Segment Start: INFORMATION
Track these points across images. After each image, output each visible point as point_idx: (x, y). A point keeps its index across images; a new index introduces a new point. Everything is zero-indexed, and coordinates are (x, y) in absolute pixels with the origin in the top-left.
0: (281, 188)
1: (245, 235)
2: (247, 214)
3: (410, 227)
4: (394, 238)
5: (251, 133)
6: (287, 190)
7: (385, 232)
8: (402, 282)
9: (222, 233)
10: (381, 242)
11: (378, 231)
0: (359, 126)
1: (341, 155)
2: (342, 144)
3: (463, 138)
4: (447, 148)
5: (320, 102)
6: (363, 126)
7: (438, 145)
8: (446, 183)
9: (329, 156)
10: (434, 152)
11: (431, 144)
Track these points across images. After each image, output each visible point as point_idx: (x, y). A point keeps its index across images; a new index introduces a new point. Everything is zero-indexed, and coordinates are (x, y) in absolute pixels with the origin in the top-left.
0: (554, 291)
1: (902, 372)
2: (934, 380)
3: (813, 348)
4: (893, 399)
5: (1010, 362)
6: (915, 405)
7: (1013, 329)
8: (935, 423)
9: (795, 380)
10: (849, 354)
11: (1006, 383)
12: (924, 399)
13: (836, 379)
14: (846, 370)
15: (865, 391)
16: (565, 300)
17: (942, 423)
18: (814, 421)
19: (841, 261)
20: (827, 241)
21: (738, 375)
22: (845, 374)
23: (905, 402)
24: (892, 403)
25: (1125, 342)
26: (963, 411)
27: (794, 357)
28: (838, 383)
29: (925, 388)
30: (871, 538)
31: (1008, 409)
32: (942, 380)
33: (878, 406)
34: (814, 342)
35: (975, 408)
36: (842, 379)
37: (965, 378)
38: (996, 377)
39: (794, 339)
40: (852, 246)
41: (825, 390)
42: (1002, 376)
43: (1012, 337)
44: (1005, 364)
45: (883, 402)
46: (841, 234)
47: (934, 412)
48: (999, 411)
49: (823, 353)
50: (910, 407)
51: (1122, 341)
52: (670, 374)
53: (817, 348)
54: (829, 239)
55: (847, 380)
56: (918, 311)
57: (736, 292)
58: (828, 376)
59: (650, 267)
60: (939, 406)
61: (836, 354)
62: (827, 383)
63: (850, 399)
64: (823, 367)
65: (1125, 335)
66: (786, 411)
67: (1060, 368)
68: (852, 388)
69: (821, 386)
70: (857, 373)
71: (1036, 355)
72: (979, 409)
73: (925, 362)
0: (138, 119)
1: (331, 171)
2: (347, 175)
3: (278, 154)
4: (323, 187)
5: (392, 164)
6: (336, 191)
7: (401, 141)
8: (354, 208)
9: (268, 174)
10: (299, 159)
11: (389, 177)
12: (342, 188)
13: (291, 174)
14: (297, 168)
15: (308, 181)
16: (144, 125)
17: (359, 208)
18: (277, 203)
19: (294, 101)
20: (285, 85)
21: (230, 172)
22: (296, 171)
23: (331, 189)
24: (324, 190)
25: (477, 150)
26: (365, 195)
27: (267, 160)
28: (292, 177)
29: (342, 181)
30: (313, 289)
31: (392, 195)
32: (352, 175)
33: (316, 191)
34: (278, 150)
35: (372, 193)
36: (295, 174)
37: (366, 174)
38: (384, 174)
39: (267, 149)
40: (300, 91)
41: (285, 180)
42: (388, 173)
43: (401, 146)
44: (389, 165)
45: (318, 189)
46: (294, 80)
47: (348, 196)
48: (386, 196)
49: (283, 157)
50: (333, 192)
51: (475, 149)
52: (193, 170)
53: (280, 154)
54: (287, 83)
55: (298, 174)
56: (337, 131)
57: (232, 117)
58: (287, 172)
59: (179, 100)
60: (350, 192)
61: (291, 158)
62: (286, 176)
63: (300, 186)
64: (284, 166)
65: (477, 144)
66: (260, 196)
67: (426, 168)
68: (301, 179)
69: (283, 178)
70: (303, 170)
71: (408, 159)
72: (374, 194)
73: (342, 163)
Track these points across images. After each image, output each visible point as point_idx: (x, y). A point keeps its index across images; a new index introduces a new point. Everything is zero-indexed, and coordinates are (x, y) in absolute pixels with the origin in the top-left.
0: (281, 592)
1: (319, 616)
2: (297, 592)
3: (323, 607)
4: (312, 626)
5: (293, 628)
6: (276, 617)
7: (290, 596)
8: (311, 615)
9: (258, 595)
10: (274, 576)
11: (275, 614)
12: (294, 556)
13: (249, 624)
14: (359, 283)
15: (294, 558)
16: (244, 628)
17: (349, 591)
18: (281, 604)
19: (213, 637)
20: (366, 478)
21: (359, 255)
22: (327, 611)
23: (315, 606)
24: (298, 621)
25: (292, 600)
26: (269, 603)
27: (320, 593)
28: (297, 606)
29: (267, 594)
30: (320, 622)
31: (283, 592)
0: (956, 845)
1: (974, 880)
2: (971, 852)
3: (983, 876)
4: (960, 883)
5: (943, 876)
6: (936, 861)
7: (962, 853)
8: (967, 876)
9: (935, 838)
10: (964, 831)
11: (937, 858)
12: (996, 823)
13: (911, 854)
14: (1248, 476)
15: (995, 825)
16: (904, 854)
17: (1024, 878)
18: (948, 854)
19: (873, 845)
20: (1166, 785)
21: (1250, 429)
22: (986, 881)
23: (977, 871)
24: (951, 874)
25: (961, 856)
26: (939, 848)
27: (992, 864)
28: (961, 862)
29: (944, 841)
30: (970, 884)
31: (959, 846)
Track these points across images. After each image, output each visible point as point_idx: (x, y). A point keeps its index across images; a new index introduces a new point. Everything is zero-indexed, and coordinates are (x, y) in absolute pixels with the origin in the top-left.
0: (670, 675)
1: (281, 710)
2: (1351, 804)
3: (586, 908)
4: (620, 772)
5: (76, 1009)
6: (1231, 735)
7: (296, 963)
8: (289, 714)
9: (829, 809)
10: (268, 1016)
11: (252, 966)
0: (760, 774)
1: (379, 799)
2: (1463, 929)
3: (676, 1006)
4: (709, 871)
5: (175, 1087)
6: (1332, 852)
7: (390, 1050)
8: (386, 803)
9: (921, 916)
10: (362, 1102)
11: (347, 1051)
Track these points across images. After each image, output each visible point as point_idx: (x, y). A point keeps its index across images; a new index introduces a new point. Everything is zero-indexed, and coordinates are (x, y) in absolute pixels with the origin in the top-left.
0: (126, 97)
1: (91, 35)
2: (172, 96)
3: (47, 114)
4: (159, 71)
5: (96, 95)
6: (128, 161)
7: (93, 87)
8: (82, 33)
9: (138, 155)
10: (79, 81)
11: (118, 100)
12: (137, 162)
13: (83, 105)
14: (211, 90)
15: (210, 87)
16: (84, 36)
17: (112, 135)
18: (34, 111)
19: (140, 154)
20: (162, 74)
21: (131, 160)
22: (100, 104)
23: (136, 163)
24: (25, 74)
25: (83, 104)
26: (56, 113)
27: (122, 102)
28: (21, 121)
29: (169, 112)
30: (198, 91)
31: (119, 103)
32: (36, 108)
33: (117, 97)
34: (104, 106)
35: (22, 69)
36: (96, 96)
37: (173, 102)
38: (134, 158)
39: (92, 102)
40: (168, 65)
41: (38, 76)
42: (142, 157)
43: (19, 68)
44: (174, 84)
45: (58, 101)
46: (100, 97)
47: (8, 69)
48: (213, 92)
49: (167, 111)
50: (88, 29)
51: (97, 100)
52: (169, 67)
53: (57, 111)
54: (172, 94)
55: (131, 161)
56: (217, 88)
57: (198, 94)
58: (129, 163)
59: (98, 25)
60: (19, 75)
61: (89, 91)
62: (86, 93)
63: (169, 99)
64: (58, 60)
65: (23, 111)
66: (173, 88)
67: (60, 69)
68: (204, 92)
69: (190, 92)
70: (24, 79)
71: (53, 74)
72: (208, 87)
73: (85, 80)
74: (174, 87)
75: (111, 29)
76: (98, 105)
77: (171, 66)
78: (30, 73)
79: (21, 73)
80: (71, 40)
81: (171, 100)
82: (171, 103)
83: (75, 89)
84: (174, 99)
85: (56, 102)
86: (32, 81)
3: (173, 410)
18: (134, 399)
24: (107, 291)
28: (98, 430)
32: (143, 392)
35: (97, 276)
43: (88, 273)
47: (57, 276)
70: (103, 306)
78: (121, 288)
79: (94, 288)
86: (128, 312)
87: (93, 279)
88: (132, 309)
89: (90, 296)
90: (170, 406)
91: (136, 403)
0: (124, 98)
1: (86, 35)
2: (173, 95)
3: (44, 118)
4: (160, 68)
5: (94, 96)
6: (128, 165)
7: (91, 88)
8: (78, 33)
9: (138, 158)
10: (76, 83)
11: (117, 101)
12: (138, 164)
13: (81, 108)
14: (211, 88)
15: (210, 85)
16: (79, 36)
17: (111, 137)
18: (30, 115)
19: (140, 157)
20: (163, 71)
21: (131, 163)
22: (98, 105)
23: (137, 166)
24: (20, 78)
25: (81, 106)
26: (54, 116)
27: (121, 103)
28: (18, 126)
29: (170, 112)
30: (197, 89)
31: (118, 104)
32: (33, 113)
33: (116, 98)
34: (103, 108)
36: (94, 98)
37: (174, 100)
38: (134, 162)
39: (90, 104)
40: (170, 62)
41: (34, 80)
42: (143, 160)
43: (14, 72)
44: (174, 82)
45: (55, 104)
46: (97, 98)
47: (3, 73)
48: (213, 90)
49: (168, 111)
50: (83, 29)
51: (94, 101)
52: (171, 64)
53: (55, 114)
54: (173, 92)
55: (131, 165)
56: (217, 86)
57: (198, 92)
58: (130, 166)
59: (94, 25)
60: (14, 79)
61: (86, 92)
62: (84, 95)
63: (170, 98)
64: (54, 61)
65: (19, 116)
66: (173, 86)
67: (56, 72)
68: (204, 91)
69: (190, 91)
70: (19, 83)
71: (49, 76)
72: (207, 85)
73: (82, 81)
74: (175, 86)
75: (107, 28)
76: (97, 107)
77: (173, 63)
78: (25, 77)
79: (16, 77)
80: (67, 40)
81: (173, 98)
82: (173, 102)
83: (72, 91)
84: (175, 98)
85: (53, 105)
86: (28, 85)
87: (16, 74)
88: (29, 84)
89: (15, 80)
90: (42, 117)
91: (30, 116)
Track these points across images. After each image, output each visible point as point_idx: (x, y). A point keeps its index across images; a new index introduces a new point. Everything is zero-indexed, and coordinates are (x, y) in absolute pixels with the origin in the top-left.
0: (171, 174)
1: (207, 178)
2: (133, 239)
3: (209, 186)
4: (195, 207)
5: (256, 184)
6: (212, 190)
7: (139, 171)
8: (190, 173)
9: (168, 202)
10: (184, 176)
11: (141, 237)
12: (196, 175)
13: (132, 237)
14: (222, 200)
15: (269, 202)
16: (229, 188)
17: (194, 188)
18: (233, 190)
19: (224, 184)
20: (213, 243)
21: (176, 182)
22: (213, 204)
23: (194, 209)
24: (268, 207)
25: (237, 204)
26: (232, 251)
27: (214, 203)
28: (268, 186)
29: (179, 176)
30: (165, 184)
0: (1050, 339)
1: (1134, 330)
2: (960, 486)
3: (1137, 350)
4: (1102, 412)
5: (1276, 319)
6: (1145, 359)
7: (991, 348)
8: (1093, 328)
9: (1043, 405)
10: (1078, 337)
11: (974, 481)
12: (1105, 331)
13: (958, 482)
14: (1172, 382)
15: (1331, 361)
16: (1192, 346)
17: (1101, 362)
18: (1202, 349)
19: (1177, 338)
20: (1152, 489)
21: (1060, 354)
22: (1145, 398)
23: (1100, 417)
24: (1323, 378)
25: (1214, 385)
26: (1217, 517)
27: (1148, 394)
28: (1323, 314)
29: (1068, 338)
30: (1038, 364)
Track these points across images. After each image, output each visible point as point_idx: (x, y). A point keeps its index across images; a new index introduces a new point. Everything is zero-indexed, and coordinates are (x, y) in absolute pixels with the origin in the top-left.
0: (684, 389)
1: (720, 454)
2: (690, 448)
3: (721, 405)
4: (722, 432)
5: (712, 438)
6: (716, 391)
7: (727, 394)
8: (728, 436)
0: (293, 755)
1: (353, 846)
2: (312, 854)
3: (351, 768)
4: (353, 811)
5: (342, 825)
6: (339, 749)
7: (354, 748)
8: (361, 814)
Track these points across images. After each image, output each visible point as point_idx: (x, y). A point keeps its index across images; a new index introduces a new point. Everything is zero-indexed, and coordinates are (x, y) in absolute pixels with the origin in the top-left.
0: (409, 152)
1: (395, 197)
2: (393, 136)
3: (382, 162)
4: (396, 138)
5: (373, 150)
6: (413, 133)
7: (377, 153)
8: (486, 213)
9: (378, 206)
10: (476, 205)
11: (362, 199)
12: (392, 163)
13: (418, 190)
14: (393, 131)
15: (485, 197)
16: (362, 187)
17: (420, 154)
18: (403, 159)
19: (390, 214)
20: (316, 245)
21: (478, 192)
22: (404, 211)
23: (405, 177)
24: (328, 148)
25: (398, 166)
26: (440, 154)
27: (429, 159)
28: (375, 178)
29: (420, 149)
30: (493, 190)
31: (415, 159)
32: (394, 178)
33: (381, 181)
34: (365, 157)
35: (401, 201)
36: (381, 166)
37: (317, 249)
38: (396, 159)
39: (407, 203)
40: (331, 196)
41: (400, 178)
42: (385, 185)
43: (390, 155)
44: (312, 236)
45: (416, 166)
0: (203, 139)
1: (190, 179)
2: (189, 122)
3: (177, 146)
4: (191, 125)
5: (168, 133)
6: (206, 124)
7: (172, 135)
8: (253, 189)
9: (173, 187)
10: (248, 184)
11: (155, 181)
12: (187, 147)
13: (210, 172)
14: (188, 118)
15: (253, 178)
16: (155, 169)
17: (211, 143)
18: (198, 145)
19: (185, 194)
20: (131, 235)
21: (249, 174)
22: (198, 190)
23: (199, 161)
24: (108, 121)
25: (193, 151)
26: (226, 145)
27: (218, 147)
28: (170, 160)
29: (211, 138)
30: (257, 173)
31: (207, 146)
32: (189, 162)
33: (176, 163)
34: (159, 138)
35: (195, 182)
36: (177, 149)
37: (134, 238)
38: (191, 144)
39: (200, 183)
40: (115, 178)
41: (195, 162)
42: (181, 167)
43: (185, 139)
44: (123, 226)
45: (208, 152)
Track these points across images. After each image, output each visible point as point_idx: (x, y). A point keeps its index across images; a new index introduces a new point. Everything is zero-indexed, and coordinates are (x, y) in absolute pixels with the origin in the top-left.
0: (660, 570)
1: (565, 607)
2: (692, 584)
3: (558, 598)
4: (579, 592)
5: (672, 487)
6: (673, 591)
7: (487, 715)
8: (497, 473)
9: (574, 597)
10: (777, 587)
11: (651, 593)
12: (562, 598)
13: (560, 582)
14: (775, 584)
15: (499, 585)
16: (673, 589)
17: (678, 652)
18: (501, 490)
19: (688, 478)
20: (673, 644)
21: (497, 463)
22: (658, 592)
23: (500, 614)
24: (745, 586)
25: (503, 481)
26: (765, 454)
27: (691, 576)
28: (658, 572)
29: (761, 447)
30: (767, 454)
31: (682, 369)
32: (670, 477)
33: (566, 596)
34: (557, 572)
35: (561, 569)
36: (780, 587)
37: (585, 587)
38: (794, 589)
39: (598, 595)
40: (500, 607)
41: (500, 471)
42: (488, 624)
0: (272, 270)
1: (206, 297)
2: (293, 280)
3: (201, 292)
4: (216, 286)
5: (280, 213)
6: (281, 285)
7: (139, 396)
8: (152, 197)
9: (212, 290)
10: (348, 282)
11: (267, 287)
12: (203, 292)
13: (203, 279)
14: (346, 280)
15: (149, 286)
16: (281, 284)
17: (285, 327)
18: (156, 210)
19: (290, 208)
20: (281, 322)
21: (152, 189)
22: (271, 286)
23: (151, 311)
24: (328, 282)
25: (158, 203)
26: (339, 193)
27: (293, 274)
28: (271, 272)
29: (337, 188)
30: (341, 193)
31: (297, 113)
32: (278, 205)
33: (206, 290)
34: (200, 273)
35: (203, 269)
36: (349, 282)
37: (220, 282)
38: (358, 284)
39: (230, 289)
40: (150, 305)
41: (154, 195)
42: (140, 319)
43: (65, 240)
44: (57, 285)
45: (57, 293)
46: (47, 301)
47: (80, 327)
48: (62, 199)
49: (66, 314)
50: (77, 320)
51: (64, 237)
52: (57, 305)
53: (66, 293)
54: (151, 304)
Segment End: INFORMATION
**TASK DESCRIPTION:**
Please give an exact copy of the lines above, beginning with the line containing "79: (21, 73)" and running through the line containing "90: (170, 406)", and of no other lines.

**RESULT:**
79: (21, 73)
80: (71, 40)
81: (171, 100)
82: (171, 103)
83: (75, 89)
84: (174, 99)
85: (56, 102)
86: (32, 81)
3: (173, 410)
18: (134, 399)
24: (107, 291)
28: (98, 430)
32: (143, 392)
35: (97, 276)
43: (88, 273)
47: (57, 276)
70: (103, 306)
78: (121, 288)
79: (94, 288)
86: (128, 312)
87: (93, 279)
88: (132, 309)
89: (90, 296)
90: (170, 406)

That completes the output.